## Entries from a collection
======

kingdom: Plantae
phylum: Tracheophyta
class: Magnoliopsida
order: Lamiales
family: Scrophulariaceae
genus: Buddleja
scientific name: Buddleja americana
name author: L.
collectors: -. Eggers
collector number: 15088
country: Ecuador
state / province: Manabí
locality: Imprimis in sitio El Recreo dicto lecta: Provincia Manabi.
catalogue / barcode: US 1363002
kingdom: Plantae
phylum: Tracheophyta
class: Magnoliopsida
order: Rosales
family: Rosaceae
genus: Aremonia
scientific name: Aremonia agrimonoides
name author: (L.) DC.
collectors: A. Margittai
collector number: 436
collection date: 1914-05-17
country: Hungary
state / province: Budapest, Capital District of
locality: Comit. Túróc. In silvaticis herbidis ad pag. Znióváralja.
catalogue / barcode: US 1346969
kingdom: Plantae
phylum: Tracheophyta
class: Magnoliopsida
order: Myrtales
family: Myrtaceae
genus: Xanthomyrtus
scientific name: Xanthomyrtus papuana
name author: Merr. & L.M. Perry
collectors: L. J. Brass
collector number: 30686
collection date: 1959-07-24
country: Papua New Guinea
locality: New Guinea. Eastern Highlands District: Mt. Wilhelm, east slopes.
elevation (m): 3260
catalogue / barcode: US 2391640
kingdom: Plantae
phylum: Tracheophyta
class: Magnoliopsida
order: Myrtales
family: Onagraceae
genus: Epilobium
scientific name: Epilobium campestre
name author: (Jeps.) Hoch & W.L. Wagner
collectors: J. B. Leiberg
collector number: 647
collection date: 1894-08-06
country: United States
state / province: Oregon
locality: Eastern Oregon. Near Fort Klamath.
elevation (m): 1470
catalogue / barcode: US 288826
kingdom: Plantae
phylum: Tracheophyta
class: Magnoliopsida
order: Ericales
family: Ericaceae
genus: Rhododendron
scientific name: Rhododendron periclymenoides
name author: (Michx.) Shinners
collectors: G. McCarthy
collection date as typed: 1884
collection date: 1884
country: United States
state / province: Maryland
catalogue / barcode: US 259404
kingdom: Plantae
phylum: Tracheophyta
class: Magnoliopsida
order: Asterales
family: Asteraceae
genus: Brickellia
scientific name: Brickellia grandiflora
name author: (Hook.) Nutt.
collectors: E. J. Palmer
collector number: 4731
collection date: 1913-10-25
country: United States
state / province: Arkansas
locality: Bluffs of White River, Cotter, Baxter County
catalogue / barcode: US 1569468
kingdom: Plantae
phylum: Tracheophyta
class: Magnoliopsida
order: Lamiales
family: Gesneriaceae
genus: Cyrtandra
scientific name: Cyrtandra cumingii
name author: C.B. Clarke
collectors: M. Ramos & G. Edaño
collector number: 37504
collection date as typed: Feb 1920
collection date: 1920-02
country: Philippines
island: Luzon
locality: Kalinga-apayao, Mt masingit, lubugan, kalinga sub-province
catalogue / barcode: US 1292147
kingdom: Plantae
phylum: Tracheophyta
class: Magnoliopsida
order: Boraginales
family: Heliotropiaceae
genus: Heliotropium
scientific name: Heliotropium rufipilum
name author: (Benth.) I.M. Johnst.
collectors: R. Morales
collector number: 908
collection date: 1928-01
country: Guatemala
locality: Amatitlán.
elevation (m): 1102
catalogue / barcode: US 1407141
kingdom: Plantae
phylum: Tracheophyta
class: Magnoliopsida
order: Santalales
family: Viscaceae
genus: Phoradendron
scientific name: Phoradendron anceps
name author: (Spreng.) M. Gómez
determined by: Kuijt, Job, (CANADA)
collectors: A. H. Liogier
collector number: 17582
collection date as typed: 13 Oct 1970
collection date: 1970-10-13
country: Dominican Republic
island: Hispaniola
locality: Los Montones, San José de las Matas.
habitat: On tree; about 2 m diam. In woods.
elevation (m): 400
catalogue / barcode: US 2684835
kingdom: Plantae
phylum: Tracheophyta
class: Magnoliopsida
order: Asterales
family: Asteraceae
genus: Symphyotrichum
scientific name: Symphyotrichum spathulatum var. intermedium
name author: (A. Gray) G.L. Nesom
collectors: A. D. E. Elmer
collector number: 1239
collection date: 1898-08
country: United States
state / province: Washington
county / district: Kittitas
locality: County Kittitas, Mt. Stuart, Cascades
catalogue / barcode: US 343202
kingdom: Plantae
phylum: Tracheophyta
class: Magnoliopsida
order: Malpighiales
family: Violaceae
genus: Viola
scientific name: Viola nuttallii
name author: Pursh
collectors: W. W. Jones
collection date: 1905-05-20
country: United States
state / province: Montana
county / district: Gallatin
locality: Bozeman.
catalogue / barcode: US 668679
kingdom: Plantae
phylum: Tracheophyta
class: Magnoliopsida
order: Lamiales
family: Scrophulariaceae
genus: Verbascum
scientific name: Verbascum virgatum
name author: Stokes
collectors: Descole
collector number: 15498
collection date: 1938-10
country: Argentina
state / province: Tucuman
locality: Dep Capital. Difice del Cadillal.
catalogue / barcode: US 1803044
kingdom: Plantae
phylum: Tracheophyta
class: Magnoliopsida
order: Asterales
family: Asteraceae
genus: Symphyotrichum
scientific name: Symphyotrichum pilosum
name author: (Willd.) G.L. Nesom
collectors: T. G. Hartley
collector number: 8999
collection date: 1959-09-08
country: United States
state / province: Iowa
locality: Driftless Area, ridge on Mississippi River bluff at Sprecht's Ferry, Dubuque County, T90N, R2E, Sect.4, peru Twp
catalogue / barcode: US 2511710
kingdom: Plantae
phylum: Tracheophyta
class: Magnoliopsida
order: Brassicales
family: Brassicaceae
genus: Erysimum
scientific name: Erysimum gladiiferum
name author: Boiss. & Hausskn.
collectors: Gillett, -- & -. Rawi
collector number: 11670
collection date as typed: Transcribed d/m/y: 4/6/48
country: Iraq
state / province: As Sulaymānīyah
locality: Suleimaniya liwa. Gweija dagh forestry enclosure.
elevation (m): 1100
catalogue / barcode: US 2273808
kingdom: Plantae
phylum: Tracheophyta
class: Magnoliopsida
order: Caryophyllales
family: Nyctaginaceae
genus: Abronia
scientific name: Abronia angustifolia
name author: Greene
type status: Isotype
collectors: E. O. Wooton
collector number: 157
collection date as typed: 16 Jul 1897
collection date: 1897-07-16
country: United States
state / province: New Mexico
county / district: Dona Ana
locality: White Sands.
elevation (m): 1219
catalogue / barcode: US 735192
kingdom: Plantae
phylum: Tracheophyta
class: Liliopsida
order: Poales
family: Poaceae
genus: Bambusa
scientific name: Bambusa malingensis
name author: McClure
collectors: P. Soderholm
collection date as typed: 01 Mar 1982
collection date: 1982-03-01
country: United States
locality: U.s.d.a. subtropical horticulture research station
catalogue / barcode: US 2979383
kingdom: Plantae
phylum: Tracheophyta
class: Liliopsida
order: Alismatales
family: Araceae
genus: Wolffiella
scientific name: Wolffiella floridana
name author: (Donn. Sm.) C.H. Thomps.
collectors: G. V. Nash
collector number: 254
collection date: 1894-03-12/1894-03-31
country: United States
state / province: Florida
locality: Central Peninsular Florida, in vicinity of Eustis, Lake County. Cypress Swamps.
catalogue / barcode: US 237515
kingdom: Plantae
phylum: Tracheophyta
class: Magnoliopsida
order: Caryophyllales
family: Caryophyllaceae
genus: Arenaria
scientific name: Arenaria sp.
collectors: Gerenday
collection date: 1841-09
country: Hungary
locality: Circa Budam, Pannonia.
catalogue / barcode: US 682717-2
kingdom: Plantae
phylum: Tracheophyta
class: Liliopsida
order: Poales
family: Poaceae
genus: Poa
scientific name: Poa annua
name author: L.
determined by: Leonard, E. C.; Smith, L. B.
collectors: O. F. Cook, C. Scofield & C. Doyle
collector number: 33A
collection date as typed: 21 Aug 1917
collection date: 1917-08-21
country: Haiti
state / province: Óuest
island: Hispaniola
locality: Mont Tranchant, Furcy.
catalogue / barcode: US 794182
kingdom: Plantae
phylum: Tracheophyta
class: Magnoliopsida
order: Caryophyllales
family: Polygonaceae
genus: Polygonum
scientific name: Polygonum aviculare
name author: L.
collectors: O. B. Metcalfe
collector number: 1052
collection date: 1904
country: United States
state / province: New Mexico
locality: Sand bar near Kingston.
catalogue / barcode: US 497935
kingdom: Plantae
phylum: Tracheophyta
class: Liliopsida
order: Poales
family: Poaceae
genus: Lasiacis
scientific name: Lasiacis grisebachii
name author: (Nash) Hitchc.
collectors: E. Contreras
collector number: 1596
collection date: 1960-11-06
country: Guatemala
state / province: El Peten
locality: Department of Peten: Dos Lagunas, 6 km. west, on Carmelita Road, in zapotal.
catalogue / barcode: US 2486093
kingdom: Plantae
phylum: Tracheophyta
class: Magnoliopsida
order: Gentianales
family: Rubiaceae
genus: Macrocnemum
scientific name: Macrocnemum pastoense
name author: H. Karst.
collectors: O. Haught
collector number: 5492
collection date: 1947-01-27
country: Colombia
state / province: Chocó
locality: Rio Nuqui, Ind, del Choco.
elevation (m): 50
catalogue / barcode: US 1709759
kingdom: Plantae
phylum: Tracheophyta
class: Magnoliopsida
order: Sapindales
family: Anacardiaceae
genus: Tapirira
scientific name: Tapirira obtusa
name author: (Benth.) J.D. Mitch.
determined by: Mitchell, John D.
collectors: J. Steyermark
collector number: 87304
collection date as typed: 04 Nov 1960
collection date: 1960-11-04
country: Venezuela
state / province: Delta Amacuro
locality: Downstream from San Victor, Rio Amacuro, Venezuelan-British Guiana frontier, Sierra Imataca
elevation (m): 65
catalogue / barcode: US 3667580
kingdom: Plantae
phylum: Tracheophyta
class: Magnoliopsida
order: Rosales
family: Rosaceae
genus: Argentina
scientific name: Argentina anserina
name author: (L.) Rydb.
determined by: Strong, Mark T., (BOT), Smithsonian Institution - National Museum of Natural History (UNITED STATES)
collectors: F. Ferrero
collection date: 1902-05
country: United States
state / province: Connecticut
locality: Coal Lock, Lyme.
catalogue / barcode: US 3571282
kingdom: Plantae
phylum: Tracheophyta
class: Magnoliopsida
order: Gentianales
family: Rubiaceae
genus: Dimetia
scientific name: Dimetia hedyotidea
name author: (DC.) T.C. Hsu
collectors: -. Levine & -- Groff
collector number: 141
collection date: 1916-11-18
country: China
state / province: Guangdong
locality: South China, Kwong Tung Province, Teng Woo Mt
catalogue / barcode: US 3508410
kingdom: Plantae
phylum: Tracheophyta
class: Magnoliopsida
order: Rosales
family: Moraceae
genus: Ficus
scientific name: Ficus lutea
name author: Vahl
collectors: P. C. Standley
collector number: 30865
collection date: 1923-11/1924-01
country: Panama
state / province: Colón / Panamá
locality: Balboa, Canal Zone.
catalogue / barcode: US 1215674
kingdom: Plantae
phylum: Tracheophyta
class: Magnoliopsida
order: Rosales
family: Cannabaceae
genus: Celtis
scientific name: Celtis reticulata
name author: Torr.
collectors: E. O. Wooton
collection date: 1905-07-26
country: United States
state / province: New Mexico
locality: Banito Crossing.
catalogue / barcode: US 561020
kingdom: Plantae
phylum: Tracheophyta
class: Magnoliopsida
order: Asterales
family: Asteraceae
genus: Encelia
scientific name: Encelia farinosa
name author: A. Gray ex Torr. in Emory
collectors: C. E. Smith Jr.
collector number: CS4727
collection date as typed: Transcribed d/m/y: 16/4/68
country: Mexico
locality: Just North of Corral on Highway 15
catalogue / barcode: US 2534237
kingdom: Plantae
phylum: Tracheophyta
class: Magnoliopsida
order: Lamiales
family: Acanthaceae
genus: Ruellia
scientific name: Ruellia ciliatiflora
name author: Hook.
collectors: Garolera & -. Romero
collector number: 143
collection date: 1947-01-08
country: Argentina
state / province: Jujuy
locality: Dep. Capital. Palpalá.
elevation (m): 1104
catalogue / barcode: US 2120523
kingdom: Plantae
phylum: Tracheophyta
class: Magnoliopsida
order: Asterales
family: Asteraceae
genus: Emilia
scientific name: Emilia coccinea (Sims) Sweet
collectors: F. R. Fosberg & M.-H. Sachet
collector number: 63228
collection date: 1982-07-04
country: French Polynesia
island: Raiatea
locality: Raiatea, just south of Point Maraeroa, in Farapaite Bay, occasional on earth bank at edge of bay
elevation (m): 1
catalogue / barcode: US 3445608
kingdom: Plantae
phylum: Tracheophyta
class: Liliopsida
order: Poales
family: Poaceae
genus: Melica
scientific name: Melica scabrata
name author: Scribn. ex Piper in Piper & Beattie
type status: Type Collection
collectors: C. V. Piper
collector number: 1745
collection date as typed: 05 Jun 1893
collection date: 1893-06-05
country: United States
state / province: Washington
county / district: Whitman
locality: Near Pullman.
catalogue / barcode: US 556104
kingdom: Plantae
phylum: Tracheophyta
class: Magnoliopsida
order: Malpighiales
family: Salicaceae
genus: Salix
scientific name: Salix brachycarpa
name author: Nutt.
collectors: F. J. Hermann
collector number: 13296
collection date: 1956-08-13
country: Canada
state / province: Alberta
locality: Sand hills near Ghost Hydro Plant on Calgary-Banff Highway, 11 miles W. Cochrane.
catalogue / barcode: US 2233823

======

## Problem details
Please copy the listing, starting with its first line and going on through the line with "state / province: Manabí". Replace "country" with "nation" and leave everything else unchanged.

## Output of the exercise
kingdom: Plantae
phylum: Tracheophyta
class: Magnoliopsida
order: Lamiales
family: Scrophulariaceae
genus: Buddleja
scientific name: Buddleja americana
name author: L.
collectors: -. Eggers
collector number: 15088
nation: Ecuador
state / province: Manabí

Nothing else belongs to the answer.